• [YOUR INSTRUCTIONS]
All the data below goes into the copy word for word, but the pictures don't.
......
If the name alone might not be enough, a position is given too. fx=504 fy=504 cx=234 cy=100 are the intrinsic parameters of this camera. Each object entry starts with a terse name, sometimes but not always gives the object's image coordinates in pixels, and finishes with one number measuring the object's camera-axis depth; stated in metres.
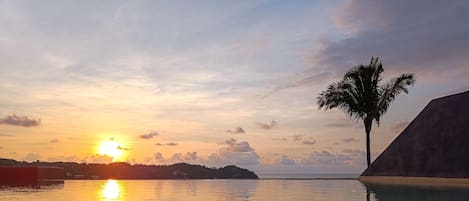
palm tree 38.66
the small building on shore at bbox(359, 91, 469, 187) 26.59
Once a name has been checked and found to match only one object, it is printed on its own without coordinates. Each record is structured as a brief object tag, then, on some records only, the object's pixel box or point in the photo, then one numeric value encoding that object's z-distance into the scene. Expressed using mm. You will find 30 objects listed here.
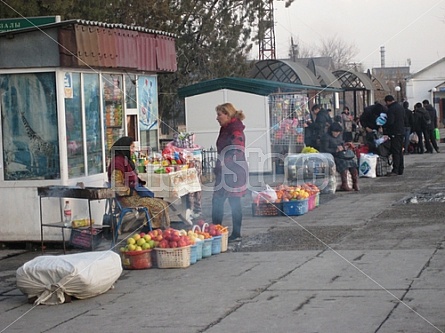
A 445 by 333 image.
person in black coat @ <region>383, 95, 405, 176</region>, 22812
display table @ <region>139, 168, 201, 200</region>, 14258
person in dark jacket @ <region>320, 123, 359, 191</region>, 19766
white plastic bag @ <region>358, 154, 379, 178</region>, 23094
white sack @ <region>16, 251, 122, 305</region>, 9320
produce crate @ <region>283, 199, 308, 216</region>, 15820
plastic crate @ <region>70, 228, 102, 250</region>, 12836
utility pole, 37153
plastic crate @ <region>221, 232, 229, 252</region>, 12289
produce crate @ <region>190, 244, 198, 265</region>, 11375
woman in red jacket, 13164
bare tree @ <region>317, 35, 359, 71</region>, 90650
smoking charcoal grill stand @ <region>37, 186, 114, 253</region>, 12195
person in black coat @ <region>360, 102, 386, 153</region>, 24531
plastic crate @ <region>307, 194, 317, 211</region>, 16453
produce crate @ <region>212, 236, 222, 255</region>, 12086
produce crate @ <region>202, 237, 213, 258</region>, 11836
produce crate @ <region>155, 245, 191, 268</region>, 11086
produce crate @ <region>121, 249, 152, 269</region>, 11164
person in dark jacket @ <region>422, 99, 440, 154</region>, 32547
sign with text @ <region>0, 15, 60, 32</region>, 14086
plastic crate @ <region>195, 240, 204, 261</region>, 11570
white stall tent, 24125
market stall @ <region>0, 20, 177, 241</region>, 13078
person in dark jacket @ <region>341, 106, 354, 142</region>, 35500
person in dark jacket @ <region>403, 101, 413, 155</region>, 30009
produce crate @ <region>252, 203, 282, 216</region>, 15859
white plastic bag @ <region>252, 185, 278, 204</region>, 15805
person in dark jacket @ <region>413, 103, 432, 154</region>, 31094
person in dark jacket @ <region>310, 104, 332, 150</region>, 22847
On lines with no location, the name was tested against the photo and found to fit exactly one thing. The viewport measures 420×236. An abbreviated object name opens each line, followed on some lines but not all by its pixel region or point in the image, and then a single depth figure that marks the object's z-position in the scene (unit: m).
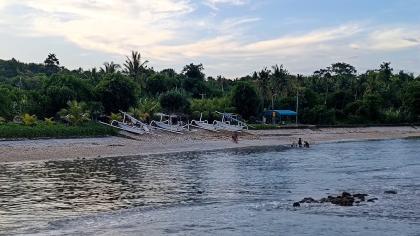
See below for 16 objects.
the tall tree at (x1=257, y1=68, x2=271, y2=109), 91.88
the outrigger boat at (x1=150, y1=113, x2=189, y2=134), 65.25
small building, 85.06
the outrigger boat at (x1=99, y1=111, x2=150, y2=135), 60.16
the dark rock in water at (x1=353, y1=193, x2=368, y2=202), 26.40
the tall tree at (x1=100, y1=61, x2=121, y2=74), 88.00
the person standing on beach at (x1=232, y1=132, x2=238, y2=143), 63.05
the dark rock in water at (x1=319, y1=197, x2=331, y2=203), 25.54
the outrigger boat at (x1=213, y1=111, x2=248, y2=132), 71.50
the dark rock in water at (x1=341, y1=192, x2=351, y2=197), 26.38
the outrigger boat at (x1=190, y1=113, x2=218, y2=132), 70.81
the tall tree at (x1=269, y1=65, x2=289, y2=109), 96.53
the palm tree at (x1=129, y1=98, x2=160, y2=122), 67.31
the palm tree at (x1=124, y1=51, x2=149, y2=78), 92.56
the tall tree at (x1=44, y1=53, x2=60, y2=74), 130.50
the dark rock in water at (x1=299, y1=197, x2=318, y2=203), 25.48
......
• [ANSWER TO THIS TASK]
If the name alone might not be enough, a position is given too. fx=504 fy=504 cx=234 cy=100 are the intrinsic parameters of this camera. Each object entry starts with a terse name, sometimes but not always gives the object's image coordinates in pixels, and finishes with one number measuring the object's camera-axis depth; stated in metres.
palm tree 38.66
the small building on shore at bbox(359, 91, 469, 187) 26.59
Once a name has been checked and found to match only one object, it is printed on its own without coordinates. Each record is structured as a brief object tag, then, on some records only, the object's pixel box or point in the photo, then one numeric value encoding that object's z-distance into the scene. Expressed using mm. You will find 30 objects listed here.
A 445 by 333 image.
person in black coat @ <region>383, 95, 405, 176</region>, 22812
display table @ <region>139, 168, 201, 200</region>, 14258
person in dark jacket @ <region>320, 123, 359, 191</region>, 19766
white plastic bag @ <region>358, 154, 379, 178</region>, 23094
white sack @ <region>16, 251, 122, 305</region>, 9320
produce crate @ <region>283, 199, 308, 216</region>, 15820
plastic crate @ <region>70, 228, 102, 250</region>, 12836
utility pole, 37153
plastic crate @ <region>221, 232, 229, 252</region>, 12289
produce crate @ <region>190, 244, 198, 265</region>, 11375
woman in red jacket, 13164
bare tree @ <region>317, 35, 359, 71</region>, 90650
smoking charcoal grill stand @ <region>37, 186, 114, 253</region>, 12195
person in black coat @ <region>360, 102, 386, 153</region>, 24531
plastic crate @ <region>307, 194, 317, 211</region>, 16453
produce crate @ <region>212, 236, 222, 255</region>, 12086
produce crate @ <region>202, 237, 213, 258</region>, 11836
produce crate @ <region>155, 245, 191, 268</region>, 11086
produce crate @ <region>121, 249, 152, 269</region>, 11164
person in dark jacket @ <region>422, 99, 440, 154</region>, 32547
sign with text @ <region>0, 15, 60, 32</region>, 14086
plastic crate @ <region>195, 240, 204, 261</region>, 11570
white stall tent, 24125
market stall @ <region>0, 20, 177, 241</region>, 13078
person in dark jacket @ <region>341, 106, 354, 142</region>, 35500
person in dark jacket @ <region>403, 101, 413, 155</region>, 30009
produce crate @ <region>252, 203, 282, 216</region>, 15859
white plastic bag @ <region>252, 185, 278, 204</region>, 15805
person in dark jacket @ <region>413, 103, 432, 154</region>, 31094
person in dark jacket @ <region>310, 104, 332, 150</region>, 22847
On lines with no location, the name was tested against the photo and found to fit exactly one thing. The viewport measures 420×236. An abbreviated object name opens each line, followed on some lines but not all by its pixel region or point in the image, and then a single depth figure that marks the object's z-position in the scene (unit: m).
See below for 16 objects.
the tall tree at (x1=257, y1=68, x2=271, y2=109), 91.88
the outrigger boat at (x1=150, y1=113, x2=189, y2=134), 65.25
small building, 85.06
the outrigger boat at (x1=99, y1=111, x2=150, y2=135), 60.16
the dark rock in water at (x1=353, y1=193, x2=368, y2=202), 26.40
the tall tree at (x1=100, y1=61, x2=121, y2=74), 88.00
the person standing on beach at (x1=232, y1=132, x2=238, y2=143), 63.05
the dark rock in water at (x1=319, y1=197, x2=331, y2=203), 25.54
the outrigger boat at (x1=213, y1=111, x2=248, y2=132), 71.50
the dark rock in water at (x1=341, y1=192, x2=351, y2=197), 26.38
the outrigger boat at (x1=190, y1=113, x2=218, y2=132), 70.81
the tall tree at (x1=269, y1=65, x2=289, y2=109), 96.53
the palm tree at (x1=129, y1=98, x2=160, y2=122), 67.31
the palm tree at (x1=124, y1=51, x2=149, y2=78), 92.56
the tall tree at (x1=44, y1=53, x2=60, y2=74), 130.50
the dark rock in water at (x1=299, y1=197, x2=318, y2=203), 25.48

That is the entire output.